Despite the purchase of MCT’s/Siemens’ portfolio of sites by Atlantis, it was announced in March 2016, that they would relinquish the Agreements for Lease that it held at two of these sites, one of which was Anglesey Skerries (the other being the Kyle Rhea site in Scotland). Ownership of these sites has now returned to The Crown Estate.
Atlantis stated that they wished to prioritise other sites that are currently under construction and closer to reaching financial close.
In March 2014 an EIA consent decision under the Marine Works (Environmental Impacts Assessment) Regulations 2007 was issued to SeaGeneration (Wales) Ltd by Natural Resources Wales on behalf of the Licensing Authority. This consent decision can be accessed here.

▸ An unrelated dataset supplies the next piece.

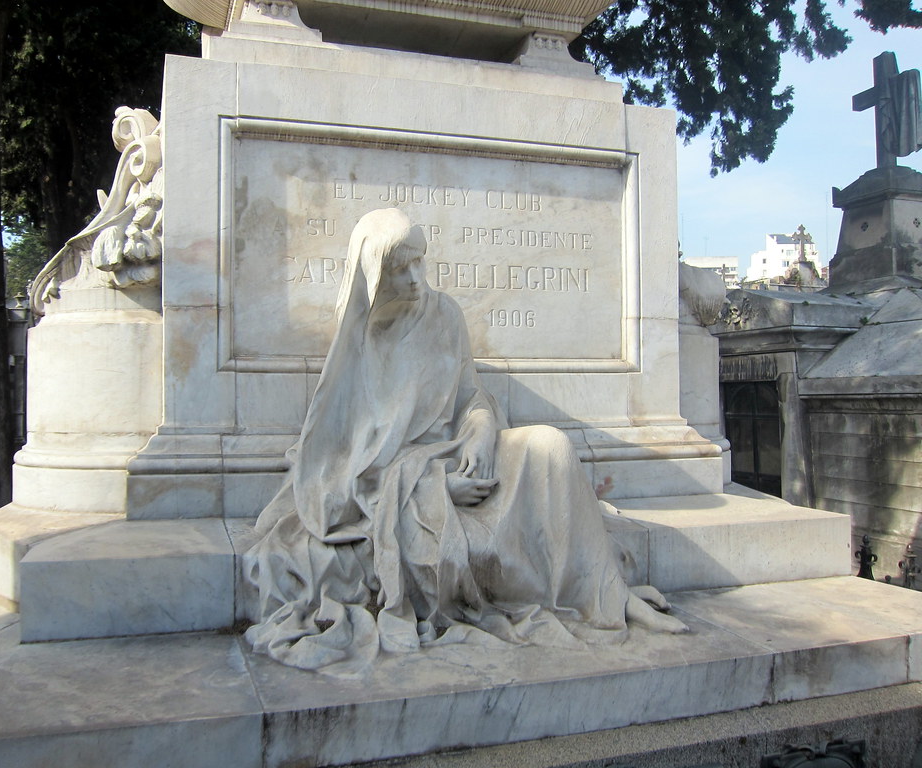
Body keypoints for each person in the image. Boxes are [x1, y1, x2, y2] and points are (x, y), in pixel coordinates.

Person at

|Section 36 (Electricity Act) Consent||N/A||N/A|
|Marine Licence (Marine (Scotland) Act) Consent||N/A||N/A|
|Licence to Disturb Marine Species||N/A||N/A|
|Licence to Disturb Basking Shark||N/A||N/A|
|Town and County Planning Permission||N/A||N/A|
The following potential impacts were identified as being potentially significant during the EIA:
- Erosion or accretion of shoreline at landfall within SSSI
- Operational noise causing disturbance and barrier effect to marine mammals
- Collision risk between marine mammals and device
- Operation of the device causing displacement of fishing activities
- Device presence disturbing seascape from a number of view points
- Collision risk of vessels transiting through the area
The following mitigation measures were outlined in the Environmental Statement:
- Scour protection will be considered for areas where significant scour is recorded to prevent any further erosion and associated release of potential suspended sediments.
- Any trenching will be backfilled immediately to reduce impact of suspended sediment on benthos, fish and shellfish during construction.
- Marine mammal observer will be present during construction to identify disturbance or injury to marine mammals, basking sharks and marine turtles caused by noise or collision with vessels.
- Deploy and monitor strategy to protect marine mammals from the effects of operational noise, habitat exclusion, collision risk, and barrier effect of the array will be developed.